> [To-do item a]: In the listing, copy the lines from the line with "CDA: Dan is next in the queue." to the line with "DE: So, going", swapping "queue" for "list" and keeping everything else the same.

> [Exercise text]:
************
Where do you get this?


----------



## Scott (Jul 26, 2005)

SC20 states its eternality, for example.


----------



## WrittenFromUtopia (Jul 26, 2005)

> _Originally posted by Scott_
> SC20 states its eternality, for example.



I don't see enough there to prove the CoR and the CoG are the same. Not at all. The statement about the CoG almost seems as a separate statement from the part referring to "from eternity." We need more than this.


----------



## Scott (Jul 26, 2005)

Gabriel: As I mentioned, I expect we are focusing on semantics. I think these are just different terms expressing the same ideas. Perhaps sort of like the difference between specifically referring to a contract as a whole or identifying specific amendments to it. Both ways of speaking are right. 

In any event, the standards refer first to the Covenant of Works and secondly the Covenant of Grace, which is expressly identifies as the "second covenant" (eg. LC32). There is no reference to a "third covenant." Beattie in his Presbyterian Standards states this:




> Sometimes the distinction is made by theologians between what is called the covenant of redemption and the covenant of grace. According to the former, God enters into covenant with his Son, giving him a people whom he redeems and assuredly saves. According to the latter, God enters into covenant with his people to redeem and save them by his Son, as the Mediator whom he has appointed. In the first case, God and the Son are the parties to the covenant, and the Son is the surety for his people; and in the latter case, God and the elect are the parties, and the Son is the Mediator between them. *The Standards do not distinctly recognize this twofold aspect of the covenant.* They speak of a second covenant, commonly called the covenant of grace, according to which God has been pleased to provide for and secure the salvation of the elect. *This distinction may be regarded as a valid one, so long as the idea of two covenants is not entertained. Strictly speaking, there can be only one covenant,* but that covenant may be viewed in the twofold aspect, which this distinction implies. The Scripture terms mediator and surety, as applied to Christ, quite justify this twofold view of the covenant of grace, though the covenant itself is always one and the same.



Anyway, interesting discussion. I had not focused on the idea of three covenants before.


----------



## Theological Books (Jul 26, 2005)

This is why I brought up Q&A 30-32 from the WLC with BrightLight (or whatever the s/n was):

Q30: Doth God leave all mankind to perish in the estate of sin and misery?
A30: God doth not leave all men to perish in the estate of sin and misery,[1] into which they fell by the breach of the first covenant, commonly called the Covenant of Works;[2] but of his mere love and mercy delivereth his elect out of it, and bringeth them into an estate of salvation by the second covenant, commonly called the Covenant of Grace.[3]

1. I Thess. 5:9
2. Gal. 3:10, 12
3. Titus 3:4-7; Gal. 3:21; Rom. 3:20-22

Q31: With whom was the covenant of grace made?
************
> [Records for the exercise]:

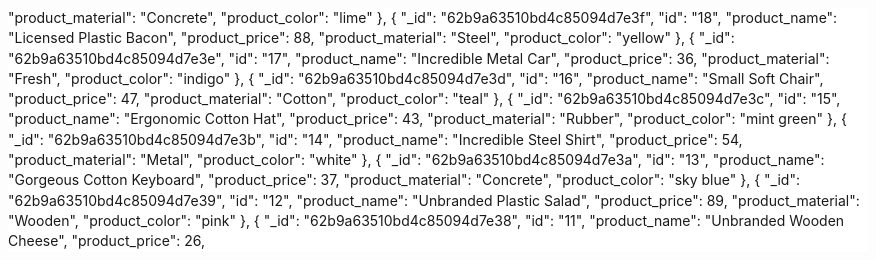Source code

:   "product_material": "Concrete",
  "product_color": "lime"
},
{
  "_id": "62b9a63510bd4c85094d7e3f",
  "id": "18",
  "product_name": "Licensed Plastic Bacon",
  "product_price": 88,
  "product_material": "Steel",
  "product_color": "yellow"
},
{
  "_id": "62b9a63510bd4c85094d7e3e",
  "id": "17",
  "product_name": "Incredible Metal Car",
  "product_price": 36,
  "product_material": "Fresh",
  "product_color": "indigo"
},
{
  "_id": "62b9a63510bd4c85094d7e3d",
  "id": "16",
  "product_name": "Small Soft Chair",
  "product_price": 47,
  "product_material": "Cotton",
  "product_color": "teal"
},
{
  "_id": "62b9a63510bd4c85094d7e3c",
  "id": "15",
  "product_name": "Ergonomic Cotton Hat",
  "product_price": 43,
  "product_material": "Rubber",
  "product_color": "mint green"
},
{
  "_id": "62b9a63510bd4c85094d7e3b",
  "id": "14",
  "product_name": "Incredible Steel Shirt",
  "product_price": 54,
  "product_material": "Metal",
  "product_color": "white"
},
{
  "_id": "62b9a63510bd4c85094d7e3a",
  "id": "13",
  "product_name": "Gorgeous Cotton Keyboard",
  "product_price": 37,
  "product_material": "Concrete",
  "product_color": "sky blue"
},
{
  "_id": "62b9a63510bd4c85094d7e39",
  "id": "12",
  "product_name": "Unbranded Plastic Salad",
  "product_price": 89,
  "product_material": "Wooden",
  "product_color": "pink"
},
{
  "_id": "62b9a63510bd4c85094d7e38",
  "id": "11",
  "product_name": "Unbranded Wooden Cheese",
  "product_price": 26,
************
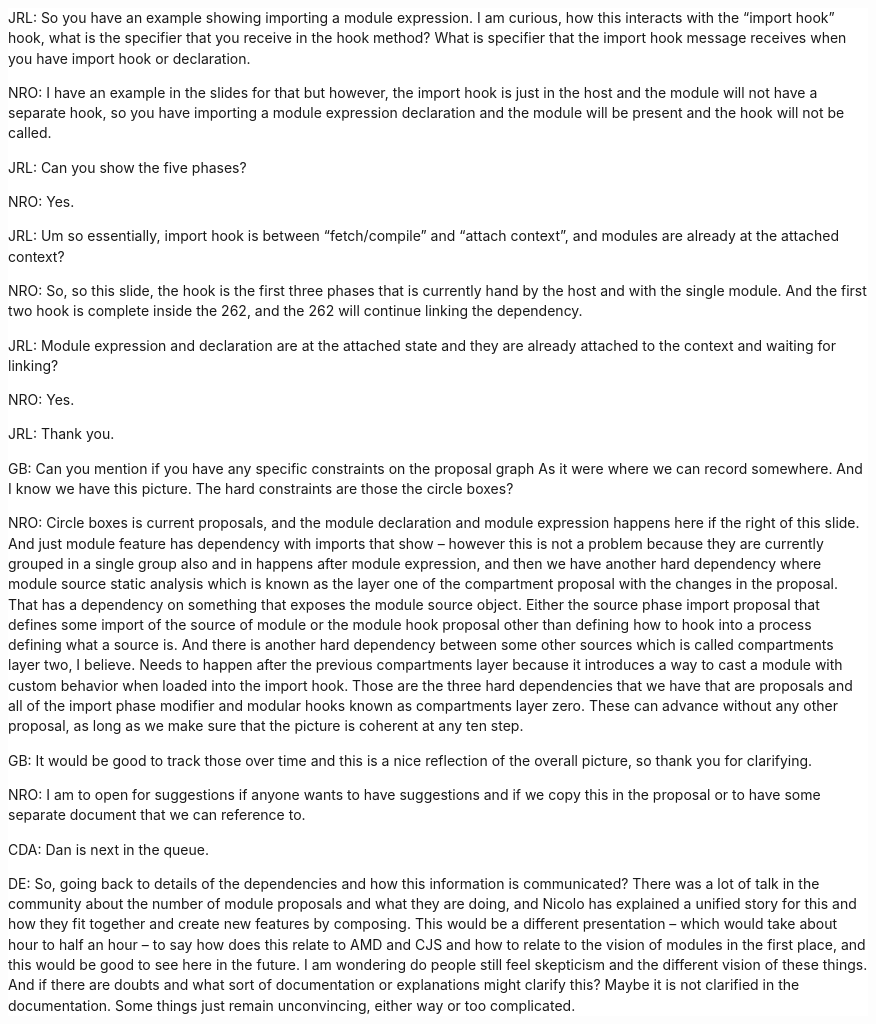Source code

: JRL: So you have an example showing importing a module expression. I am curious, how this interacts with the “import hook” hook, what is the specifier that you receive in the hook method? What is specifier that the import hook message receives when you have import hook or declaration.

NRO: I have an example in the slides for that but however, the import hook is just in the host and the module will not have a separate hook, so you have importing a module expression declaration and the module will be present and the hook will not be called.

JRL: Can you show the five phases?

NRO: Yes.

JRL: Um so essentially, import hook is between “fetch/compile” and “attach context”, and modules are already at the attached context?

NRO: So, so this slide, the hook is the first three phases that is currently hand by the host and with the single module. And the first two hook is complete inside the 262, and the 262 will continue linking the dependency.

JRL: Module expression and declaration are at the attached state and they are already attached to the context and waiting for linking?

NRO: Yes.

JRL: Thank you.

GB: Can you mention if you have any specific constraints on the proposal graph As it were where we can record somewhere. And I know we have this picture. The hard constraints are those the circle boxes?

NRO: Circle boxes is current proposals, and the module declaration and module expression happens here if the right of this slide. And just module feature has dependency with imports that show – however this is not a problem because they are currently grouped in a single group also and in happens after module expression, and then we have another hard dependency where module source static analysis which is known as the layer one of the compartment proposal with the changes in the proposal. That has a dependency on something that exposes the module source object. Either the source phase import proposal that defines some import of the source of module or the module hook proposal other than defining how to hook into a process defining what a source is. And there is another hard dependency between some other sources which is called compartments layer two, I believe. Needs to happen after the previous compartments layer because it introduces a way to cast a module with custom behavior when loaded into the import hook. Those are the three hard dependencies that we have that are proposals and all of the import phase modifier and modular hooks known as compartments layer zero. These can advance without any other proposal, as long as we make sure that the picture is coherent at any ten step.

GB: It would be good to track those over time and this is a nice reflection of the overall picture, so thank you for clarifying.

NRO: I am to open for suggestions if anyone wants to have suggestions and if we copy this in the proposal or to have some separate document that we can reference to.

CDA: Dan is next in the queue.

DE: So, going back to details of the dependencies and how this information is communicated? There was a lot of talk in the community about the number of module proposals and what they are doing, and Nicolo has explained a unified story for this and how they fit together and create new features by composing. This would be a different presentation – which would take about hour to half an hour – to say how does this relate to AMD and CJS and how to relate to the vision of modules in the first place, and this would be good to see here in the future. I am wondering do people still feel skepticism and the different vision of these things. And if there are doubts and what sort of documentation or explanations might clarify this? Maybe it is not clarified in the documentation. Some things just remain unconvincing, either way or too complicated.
************
> [To-do item b]: Using the forum thread on the covenants, answer yes or no for each statement and quote the words that decide it. (i) The quoted passage from Beattie says the Standards distinctly recognize the twofold aspect of the covenant. (ii) The answer to Q30 says the first covenant is commonly called the Covenant of Works. (iii) Scott says he had focused on the idea of three covenants before.

> [Exercise result a]:
CDA: Dan is next in the list.

DE: So, going back to details of the dependencies and how this information is communicated? There was a lot of talk in the community about the number of module proposals and what they are doing, and Nicolo has explained a unified story for this and how they fit together and create new features by composing. This would be a different presentation – which would take about hour to half an hour – to say how does this relate to AMD and CJS and how to relate to the vision of modules in the first place, and this would be good to see here in the future. I am wondering do people still feel skepticism and the different vision of these things. And if there are doubts and what sort of documentation or explanations might clarify this? Maybe it is not clarified in the documentation. Some things just remain unconvincing, either way or too complicated.

> [Exercise result b]:
(i) No: "The Standards do not distinctly recognize this twofold aspect of the covenant."
(ii) Yes: "the breach of the first covenant, commonly called the Covenant of Works"
(iii) No: "I had not focused on the idea of three covenants before."